The opening two frames saw six different schemes against Crowder, from traditional jams at the line in man coverage to the bail-zone techniques and traditional cover-2 and cover-3 looks the defense utilized all season. The difference was the physicality before Crowder could get to the top of his route. Both Reddish and Whigham saw some success in this style. After halftime, Reddish saw more of Crowder, and many more zone schemes seemed to be utilized, especially cover-2. The key is that the look is designed for the cornerbacks to get hands on the most-outside receiver on each side -- often Crowder.
With it having plenty of success, in what became a 10-10 game as Mitch Kimble's run-first mentality worked for the Orange offense, offensive guru and DU coach David Cutcliffe began to move Crowder around the formations before the snap, which resulted in less friction against his star on early downs. But in obvious passing situations, including that key third-down in which Reddish snared his third pick of the season, Shafer out-dueled the veteran. The pre-snap look was zone coverage with no pressure, though Boone soon realized it was just the opposite.
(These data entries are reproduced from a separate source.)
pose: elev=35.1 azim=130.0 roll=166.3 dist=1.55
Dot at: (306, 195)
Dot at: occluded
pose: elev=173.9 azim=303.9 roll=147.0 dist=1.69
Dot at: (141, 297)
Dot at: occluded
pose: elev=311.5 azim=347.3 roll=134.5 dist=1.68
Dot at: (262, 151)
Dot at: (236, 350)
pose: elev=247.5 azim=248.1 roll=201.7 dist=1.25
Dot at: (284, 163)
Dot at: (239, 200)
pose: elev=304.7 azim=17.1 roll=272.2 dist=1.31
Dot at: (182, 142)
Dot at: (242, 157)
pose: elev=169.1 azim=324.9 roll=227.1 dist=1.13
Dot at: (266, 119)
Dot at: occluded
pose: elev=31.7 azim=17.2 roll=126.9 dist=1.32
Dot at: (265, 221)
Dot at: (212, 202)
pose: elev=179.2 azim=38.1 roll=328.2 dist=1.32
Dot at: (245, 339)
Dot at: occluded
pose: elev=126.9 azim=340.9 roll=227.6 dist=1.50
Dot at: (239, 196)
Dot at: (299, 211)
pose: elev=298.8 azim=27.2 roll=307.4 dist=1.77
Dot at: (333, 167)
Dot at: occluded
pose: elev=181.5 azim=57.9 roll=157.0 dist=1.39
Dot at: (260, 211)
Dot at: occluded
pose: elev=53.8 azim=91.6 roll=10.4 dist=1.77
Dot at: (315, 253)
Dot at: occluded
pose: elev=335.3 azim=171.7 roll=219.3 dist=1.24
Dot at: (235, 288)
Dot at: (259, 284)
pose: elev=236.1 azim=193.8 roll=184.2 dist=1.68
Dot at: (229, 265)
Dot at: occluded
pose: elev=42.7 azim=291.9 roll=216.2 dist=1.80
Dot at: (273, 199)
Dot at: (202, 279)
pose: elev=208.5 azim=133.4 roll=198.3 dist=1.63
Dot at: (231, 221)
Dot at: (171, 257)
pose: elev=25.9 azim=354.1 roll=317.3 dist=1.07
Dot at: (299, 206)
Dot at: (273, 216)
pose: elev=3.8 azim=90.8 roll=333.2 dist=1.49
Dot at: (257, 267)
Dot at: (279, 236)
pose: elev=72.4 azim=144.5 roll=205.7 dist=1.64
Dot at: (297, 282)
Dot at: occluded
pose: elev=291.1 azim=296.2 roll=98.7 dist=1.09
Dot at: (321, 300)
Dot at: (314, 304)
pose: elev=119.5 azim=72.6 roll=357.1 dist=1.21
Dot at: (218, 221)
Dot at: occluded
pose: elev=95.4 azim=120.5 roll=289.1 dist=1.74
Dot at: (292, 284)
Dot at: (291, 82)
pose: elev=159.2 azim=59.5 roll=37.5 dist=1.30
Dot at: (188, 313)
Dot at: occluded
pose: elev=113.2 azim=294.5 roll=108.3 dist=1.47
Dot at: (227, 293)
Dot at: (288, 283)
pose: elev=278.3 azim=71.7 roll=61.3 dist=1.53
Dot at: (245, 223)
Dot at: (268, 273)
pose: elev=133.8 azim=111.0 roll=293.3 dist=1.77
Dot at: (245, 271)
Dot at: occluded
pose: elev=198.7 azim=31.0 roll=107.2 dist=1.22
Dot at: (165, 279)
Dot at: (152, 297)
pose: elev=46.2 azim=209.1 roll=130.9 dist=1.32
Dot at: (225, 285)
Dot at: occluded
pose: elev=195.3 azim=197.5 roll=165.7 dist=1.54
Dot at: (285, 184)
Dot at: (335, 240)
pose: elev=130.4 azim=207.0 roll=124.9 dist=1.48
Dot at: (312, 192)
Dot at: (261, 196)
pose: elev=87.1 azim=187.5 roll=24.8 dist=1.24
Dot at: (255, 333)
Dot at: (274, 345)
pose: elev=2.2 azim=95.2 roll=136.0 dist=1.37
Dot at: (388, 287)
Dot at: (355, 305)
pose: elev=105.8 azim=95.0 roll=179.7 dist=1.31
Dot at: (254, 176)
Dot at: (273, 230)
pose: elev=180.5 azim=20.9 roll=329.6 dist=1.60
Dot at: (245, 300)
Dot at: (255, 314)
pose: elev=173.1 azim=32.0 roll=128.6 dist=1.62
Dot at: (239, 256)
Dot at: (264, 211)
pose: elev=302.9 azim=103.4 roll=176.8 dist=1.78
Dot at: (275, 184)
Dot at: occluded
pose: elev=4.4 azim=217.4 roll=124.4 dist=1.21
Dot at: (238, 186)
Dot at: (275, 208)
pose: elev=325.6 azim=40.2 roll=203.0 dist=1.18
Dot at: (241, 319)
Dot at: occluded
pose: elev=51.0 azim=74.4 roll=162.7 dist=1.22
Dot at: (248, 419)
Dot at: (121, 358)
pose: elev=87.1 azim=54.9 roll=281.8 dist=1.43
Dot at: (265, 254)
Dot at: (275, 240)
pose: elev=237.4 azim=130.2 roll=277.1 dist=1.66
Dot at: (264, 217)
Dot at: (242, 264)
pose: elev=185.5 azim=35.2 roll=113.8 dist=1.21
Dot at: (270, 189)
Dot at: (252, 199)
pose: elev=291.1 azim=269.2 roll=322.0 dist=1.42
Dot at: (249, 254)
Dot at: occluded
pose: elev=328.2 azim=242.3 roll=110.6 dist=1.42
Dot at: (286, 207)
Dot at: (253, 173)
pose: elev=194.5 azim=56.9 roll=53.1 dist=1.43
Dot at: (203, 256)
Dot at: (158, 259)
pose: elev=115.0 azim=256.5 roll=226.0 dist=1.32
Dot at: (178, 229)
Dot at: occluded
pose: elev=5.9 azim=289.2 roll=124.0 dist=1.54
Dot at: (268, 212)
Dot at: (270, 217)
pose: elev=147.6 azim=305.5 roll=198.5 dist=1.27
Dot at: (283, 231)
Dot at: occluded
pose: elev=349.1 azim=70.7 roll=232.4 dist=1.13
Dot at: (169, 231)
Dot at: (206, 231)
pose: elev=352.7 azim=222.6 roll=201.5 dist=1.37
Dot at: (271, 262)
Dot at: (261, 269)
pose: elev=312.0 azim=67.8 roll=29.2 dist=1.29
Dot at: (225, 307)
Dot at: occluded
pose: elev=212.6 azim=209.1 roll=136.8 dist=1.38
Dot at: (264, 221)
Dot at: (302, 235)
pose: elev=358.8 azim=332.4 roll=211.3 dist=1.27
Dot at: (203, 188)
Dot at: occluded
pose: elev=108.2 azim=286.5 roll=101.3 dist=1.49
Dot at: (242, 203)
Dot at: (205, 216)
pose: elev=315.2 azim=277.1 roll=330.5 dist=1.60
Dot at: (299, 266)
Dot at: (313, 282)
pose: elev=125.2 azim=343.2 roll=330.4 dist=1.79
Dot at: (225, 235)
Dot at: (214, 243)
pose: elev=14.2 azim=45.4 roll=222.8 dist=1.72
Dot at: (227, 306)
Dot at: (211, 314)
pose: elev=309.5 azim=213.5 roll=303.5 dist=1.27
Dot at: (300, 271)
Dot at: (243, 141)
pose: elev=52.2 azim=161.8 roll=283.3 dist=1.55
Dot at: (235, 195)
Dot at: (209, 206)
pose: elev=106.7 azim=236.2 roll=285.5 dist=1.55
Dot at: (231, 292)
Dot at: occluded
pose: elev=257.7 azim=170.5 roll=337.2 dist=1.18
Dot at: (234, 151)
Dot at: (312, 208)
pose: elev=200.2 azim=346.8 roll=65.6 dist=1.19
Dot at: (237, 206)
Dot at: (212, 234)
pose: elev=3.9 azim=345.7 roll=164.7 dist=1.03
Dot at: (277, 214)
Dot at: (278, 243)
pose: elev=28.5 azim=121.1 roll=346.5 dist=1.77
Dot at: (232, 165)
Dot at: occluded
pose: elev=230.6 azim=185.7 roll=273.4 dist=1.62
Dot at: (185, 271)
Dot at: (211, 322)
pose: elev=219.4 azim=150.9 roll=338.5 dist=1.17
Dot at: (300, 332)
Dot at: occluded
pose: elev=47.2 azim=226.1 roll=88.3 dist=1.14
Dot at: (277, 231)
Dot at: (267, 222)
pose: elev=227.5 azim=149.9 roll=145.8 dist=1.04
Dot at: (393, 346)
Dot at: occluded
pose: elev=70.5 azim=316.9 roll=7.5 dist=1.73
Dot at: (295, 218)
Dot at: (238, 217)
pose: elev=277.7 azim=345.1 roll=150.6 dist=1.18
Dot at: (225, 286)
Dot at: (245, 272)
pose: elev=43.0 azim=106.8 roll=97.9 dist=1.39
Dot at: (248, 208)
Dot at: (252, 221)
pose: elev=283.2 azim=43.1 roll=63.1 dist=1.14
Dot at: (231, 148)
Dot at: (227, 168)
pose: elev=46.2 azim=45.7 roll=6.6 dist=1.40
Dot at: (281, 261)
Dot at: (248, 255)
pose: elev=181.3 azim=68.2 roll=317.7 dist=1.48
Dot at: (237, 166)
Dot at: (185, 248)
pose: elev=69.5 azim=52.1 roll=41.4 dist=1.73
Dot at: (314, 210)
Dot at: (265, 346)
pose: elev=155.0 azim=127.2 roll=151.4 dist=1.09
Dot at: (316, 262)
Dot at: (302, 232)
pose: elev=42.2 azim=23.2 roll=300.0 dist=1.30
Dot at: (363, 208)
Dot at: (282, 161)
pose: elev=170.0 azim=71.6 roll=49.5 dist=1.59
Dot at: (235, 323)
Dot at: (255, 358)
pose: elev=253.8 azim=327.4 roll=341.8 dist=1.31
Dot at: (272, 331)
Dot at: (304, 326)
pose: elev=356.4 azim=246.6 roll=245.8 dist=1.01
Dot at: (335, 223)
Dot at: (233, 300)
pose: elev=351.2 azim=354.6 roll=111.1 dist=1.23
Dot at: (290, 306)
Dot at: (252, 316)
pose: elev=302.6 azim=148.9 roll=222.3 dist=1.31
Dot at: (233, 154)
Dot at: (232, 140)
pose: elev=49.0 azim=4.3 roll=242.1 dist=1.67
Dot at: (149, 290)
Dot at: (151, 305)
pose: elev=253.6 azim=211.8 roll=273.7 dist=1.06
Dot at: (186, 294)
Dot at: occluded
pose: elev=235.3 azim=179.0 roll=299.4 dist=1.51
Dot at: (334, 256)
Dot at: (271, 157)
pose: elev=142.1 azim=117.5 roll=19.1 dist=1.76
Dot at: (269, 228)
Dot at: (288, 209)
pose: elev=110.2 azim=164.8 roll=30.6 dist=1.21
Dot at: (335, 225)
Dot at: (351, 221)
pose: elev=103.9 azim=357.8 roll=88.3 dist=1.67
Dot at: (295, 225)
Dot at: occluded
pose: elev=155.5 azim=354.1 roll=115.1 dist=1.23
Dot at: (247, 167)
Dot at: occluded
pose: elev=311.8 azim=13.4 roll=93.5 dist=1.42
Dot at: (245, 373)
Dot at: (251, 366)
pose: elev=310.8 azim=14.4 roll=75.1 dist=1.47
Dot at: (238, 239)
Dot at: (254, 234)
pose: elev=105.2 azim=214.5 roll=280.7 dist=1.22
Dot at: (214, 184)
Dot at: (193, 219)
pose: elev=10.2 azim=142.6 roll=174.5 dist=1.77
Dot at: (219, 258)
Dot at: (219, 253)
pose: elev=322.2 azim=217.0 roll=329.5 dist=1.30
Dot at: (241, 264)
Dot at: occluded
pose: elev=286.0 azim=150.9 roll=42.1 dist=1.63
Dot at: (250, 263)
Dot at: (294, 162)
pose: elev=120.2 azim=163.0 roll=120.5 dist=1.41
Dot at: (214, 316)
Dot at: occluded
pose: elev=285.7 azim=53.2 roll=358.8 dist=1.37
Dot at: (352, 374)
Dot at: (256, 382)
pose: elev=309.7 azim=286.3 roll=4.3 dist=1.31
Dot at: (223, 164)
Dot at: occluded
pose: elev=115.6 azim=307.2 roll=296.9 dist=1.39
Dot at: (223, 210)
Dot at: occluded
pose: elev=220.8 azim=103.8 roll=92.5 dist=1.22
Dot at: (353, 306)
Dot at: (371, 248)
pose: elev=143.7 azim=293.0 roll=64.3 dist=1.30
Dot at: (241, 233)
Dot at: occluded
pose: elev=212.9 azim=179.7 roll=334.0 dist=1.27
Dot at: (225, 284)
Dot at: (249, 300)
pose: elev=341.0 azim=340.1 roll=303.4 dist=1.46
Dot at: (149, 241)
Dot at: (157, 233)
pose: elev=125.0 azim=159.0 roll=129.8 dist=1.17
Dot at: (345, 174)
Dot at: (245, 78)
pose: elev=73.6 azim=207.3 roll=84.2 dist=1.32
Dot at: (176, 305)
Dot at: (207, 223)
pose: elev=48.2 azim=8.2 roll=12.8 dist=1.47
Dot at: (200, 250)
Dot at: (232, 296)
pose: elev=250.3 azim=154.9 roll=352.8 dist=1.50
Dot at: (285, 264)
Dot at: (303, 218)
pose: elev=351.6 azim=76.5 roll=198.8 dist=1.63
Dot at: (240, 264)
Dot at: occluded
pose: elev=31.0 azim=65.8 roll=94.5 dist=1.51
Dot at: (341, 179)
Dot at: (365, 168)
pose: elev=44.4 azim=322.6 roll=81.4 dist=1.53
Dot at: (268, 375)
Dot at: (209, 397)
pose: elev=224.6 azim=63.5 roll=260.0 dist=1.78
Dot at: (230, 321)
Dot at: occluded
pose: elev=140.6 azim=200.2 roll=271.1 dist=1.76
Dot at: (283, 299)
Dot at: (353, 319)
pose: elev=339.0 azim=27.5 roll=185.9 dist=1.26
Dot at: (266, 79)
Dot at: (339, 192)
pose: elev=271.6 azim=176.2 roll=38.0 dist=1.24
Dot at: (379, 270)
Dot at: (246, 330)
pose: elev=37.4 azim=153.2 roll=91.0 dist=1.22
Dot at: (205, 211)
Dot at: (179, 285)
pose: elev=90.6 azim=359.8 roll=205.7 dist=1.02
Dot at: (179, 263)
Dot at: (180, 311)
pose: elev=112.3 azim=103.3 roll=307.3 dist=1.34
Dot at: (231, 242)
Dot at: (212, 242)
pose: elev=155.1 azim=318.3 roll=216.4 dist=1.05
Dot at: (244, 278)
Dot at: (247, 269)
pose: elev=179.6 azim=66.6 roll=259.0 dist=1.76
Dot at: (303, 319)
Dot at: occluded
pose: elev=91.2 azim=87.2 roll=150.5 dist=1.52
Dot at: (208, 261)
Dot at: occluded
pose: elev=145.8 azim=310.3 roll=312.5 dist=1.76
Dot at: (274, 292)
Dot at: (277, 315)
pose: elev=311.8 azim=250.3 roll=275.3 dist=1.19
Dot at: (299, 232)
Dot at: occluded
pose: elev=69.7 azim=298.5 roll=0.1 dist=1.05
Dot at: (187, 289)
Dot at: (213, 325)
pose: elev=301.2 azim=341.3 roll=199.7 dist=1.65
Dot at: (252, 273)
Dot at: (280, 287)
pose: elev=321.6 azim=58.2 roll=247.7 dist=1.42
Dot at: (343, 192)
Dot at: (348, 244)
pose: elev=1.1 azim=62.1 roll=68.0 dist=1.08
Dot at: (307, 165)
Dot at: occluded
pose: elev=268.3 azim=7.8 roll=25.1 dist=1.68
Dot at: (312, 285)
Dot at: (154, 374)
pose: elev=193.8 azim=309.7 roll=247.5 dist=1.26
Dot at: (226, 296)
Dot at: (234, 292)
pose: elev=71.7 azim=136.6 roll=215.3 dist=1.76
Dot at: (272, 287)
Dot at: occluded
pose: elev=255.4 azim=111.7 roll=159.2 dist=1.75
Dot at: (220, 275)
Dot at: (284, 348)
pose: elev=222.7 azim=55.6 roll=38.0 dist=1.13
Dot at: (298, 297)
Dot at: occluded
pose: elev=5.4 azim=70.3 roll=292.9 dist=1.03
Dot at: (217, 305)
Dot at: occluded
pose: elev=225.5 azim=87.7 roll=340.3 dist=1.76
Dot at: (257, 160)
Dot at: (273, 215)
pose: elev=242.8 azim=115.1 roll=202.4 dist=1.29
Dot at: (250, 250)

SU came with heat, leaving Reddish alone against Crowder, and he used all of the tools we've chronicled to make the home team's most exciting play of the day.
At the line, Reddish forced Crowder inside, stemming off of his route -- which became a "go" route down the field once the two seniors realized SU was in man with pressure headed the quarterback's way. As Duke's top threat gained ground on SU's emerging defender, he stacked the route, therefore cutting off a quicker advancement down the field. Back in the pocket, Boone was running out of time and saw his No. 1 option with one man to beat. The result was a lobbed pass that dared Reddish to make a play against an All-America candidate, and he did. Realizing the ball was in the air despite the basic principles of man coverage -- which state the need to keep one's eyes on the target -- he was able to position himself closer to the ball's path than its intended target. Some out-muscling of the smaller defender and a targeted leap resulted in what looked like a game-saving interception at the time.
Unfortunately for SU, the offense could not get going pinned at its own end, and the ensuing punt was the game's highlight as Crowder eluded defenders early and hit his top speed late on his latest explosive score. The Orange would try to respond and rally with a fake punt on fourth-and-short, only to be stopped by the Blue Devils. Duke kicked a field goal to go up 20-10 just minutes later as any upset hope was dashed.